Encourage patients to be as active as possible. Bed rest is not a part of the treatment. In fact, the more active the patient, the better the long-term prognosis. Children may experience increased pain during routine physical activities. As a result, these children must be allowed to self-limit their activities, particularly during physical education classes. A consistent physical therapy program, with attention to stretching exercises, pain modalities, joint protection, and home exercises, can help ensure that patients are as active as possible.

Referral to a pediatric rheumatologist may be indicated when the diagnosis is unclear, when information on diagnostic evaluation and long-term management is needed, or because the family requires information from a subspecialist to cope with the patient's disease process, to accept the treatment plan, to allay anxiety, and/or to receive education. ^[45]

In addition to a pediatric rheumatologist (when available), the subspecialty team may include a nurse, physical and occupational therapists, social worker, ophthalmologist, and orthopedic surgeon. A nurse may provide patient education through nursing care.

Although at presentation, arthritis may be so active as to preclude the use of an aggressive program of muscle strengthening, physical and occupational therapists are an important part of treatment. The use of pain modalities during this period may permit the gradual introduction of an active program of exercises and stretching.

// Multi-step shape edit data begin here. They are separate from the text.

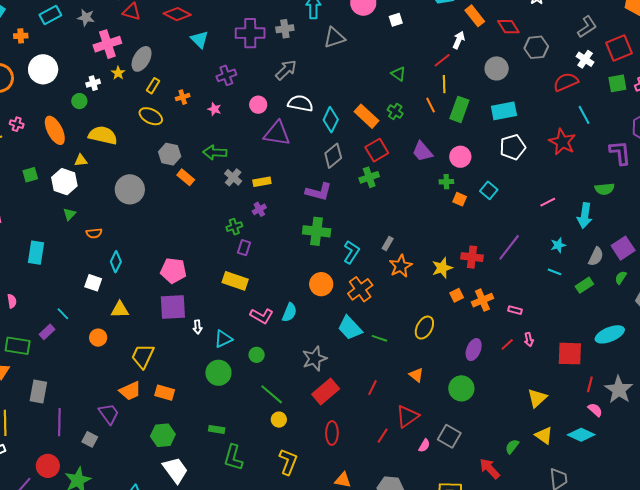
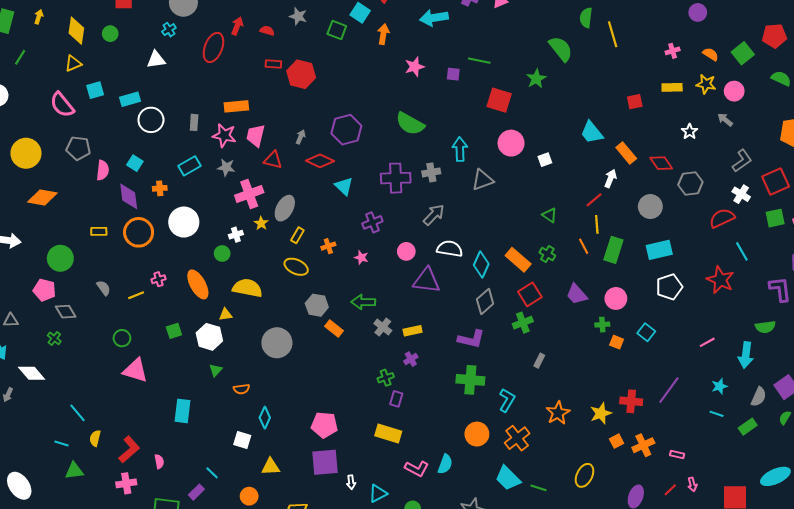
pink cross: (17, 124) -> (158, 279), turned -32
gray rectangle: (388, 244) -> (539, 361), moved

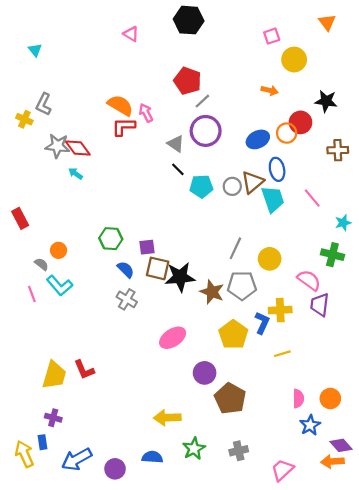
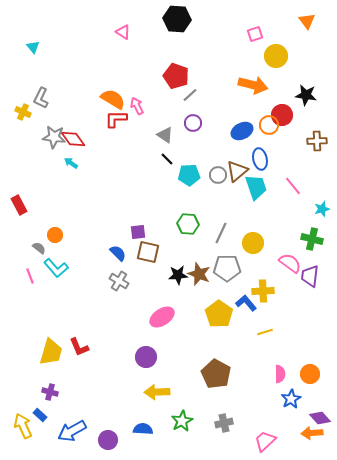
orange arrow: (270, 90) -> (253, 85), size x1.8
purple circle: (206, 131) -> (193, 123), size x0.6
green hexagon: (111, 239) -> (188, 224), moved
black star: (180, 277) -> (178, 275), moved, size x0.7
purple trapezoid: (320, 305) -> (310, 276), moved
blue L-shape: (262, 323) -> (246, 303), turned -65
purple circle: (205, 373) -> (146, 357), moved
blue rectangle: (43, 442) -> (40, 415), turned -40

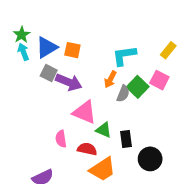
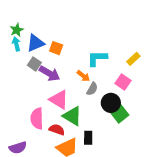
orange arrow: (110, 79) -> (83, 76), turned -88
green square: (138, 87) -> (120, 114), moved
green triangle: (104, 130) -> (72, 116), size x1.5
pink semicircle: (61, 139) -> (37, 118), size x1.5
black rectangle: (126, 139) -> (88, 138), moved
black circle: (150, 159) -> (111, 103), moved

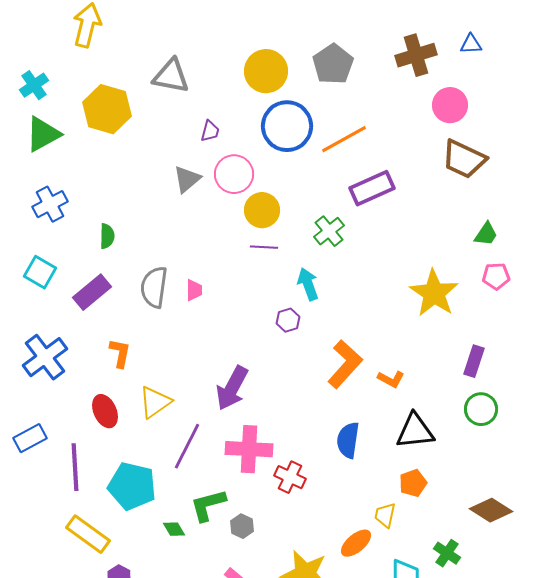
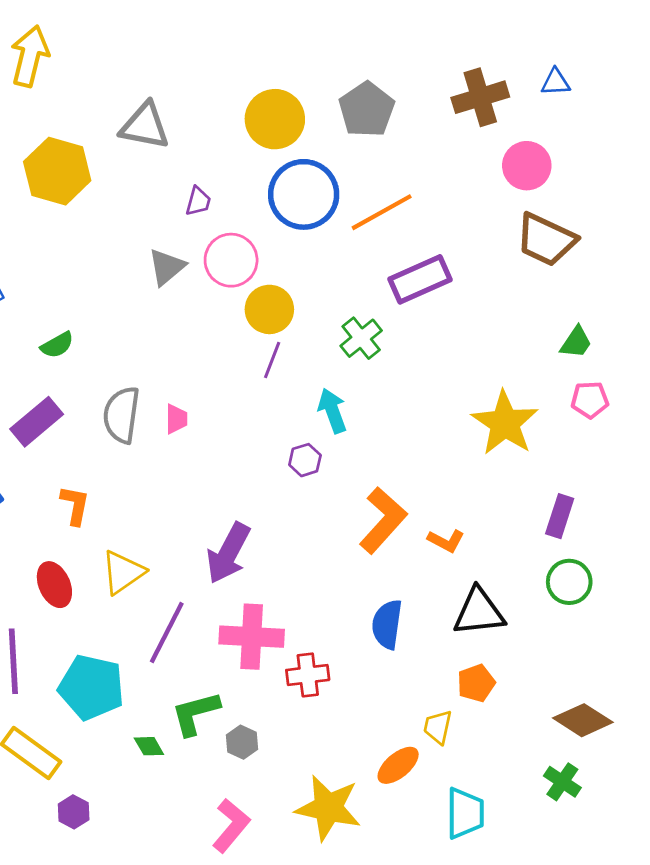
green semicircle: (107, 236) -> (57, 345), turned 60
purple line: (264, 247) -> (272, 360), turned -72
red cross: (290, 477) -> (308, 675), turned -32
green cross: (447, 553) -> (562, 782), moved

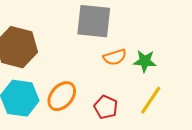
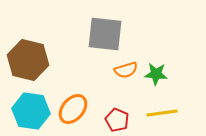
yellow line: (151, 100) -> (162, 113), turned 48

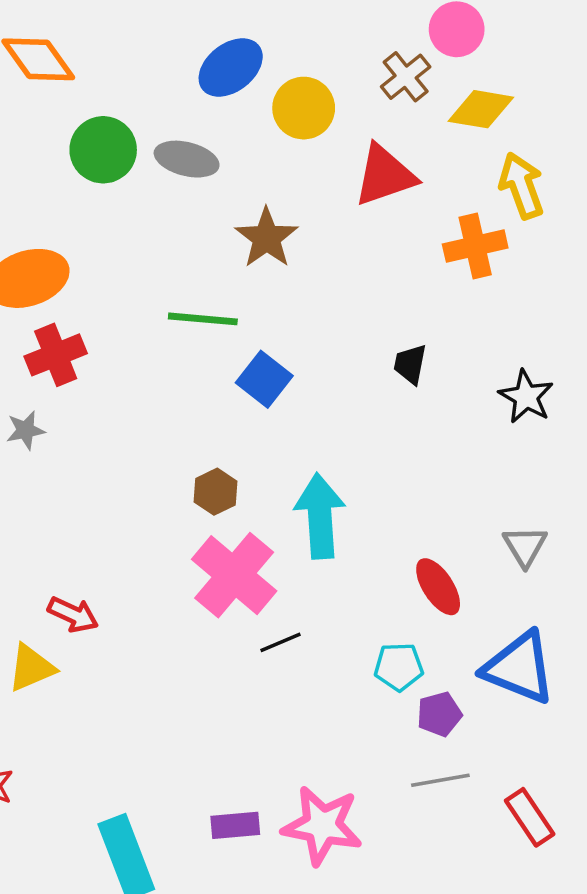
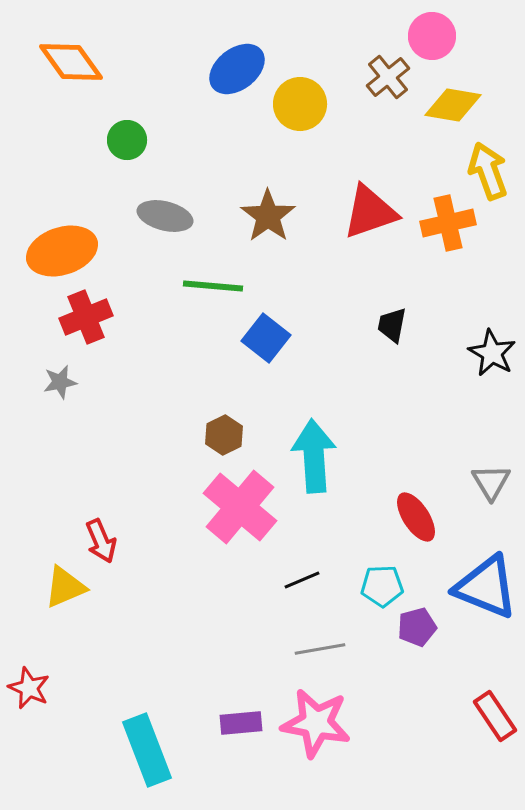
green circle: (103, 150) -> (127, 140), size x0.7
gray ellipse: (187, 159) -> (165, 216), moved
red triangle: (385, 175) -> (370, 212), moved
red arrow: (73, 615) -> (101, 541), turned 42
black line: (280, 642) -> (302, 580), moved
gray line: (440, 780) -> (320, 649), moved

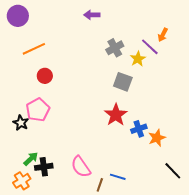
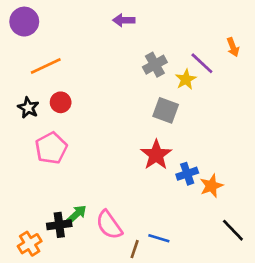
orange arrow: (163, 35) -> (233, 47), moved, turned -48
black star: (21, 123) -> (28, 108), moved
green arrow: (31, 159) -> (77, 214), moved

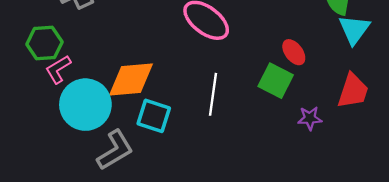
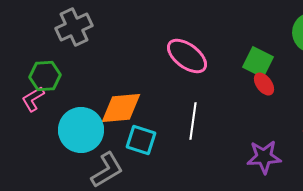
pink L-shape: (58, 69) -> (33, 99), moved
green square: (276, 81) -> (258, 62), moved
purple star: (310, 118) -> (264, 157), moved, size x1.6

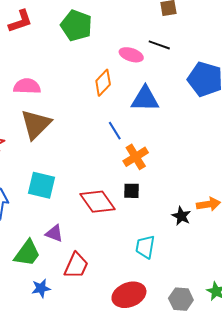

Social work evaluation helps to determine how well each family is coping with their child's disease in terms of emotional and financial resources. Social workers can offer invaluable guidance that helps children maintain healthy relationships within their families and at school. Transition programs for adolescents with arthritis can help to prepare them for higher education and vocation.

A pediatric ophthalmologist provides slit-lamp examinations to exclude uveitis, and a pediatric orthopedic surgeon is essential when orthopedic diagnoses are being considered.

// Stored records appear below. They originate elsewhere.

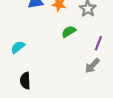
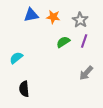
purple line: (98, 43) -> (84, 41), moved

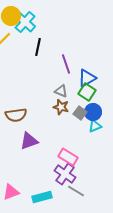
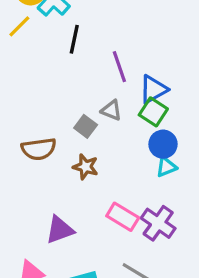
brown star: (61, 107) -> (86, 167), moved
gray square: (80, 113) -> (86, 126), moved
purple triangle: (29, 141) -> (60, 230), moved
purple cross: (65, 174) -> (158, 223), moved

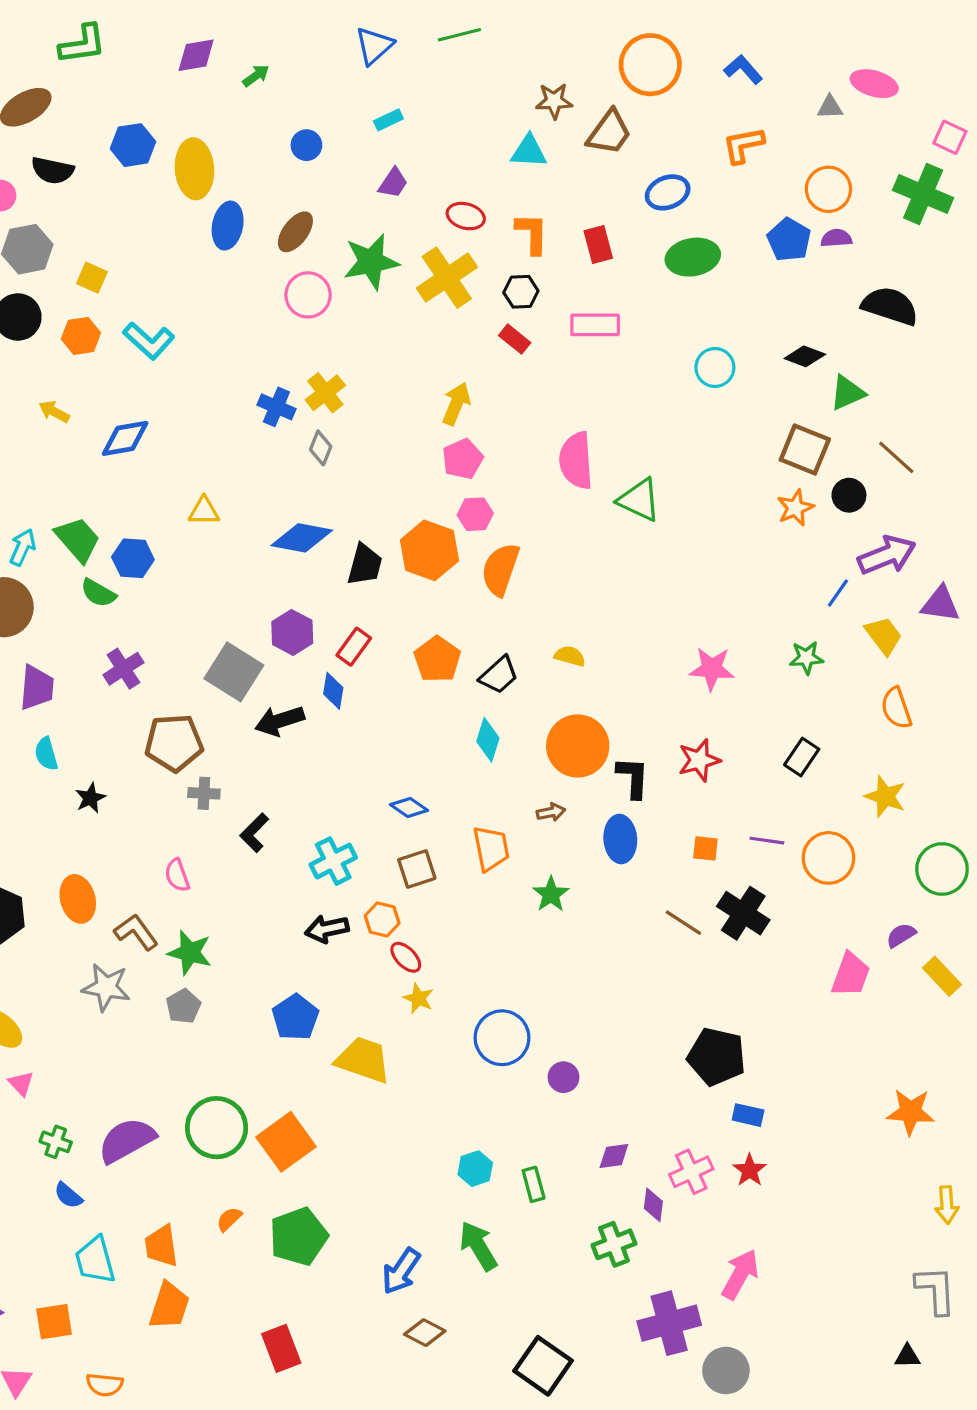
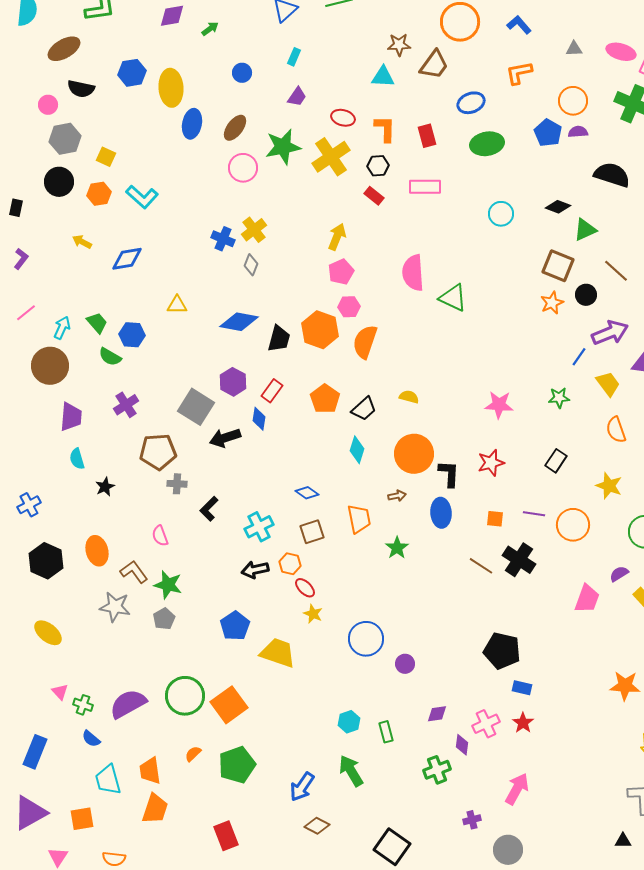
pink ellipse: (874, 84) -> (621, 52), moved
cyan rectangle: (388, 120) -> (294, 57), turned -42
green trapezoid: (78, 539) -> (97, 323), size x0.7
pink triangle: (21, 1083) -> (60, 692), moved
purple cross: (669, 1323) -> (472, 820), size x0.5

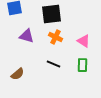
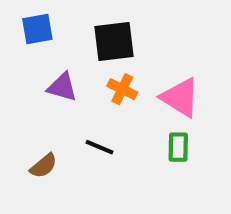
pink triangle: (84, 41) -> (180, 97), size x1.5
black line: (54, 64) -> (99, 147), moved

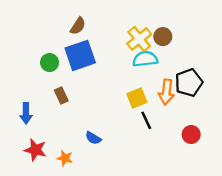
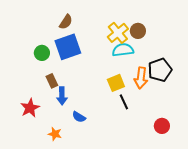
blue arrow: (26, 113) -> (62, 96), moved
red circle: (191, 135) -> (162, 126), moved
red star: (35, 150) -> (30, 108), moved, turned 30

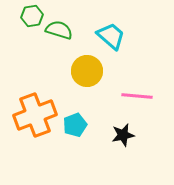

The spectrum of specialists may be required such as pediatric hematologist for evaluation for malignancy or a pediatric gastroenterologist if inflammatory bowel disease is suspected.

A complete blood cell count and measurement of liver enzymes and serum creatinine should be part of routine follow-up in JIA patients. For JIA patients receiving NSAIDs on a long-term daily basis, these tests, plus urinalysis, should be done twice yearly; in patients taking these agents 3-4 days per week, testing should be repeated annually.

In JIA patients taking methotrexate, these tests should be conducted approximately 1 month after initiation of routine use and approximately 1-2 months after any increase in dose. If prior results were normal and the patient is on a stable dose, the tests can be repeated approximately every 3-4 months.

In JIA patients taking TNF inhibitors, these tests should be repeated approximately every 3-6 months. Tuberculosis screening should be repeated approximately once yearly.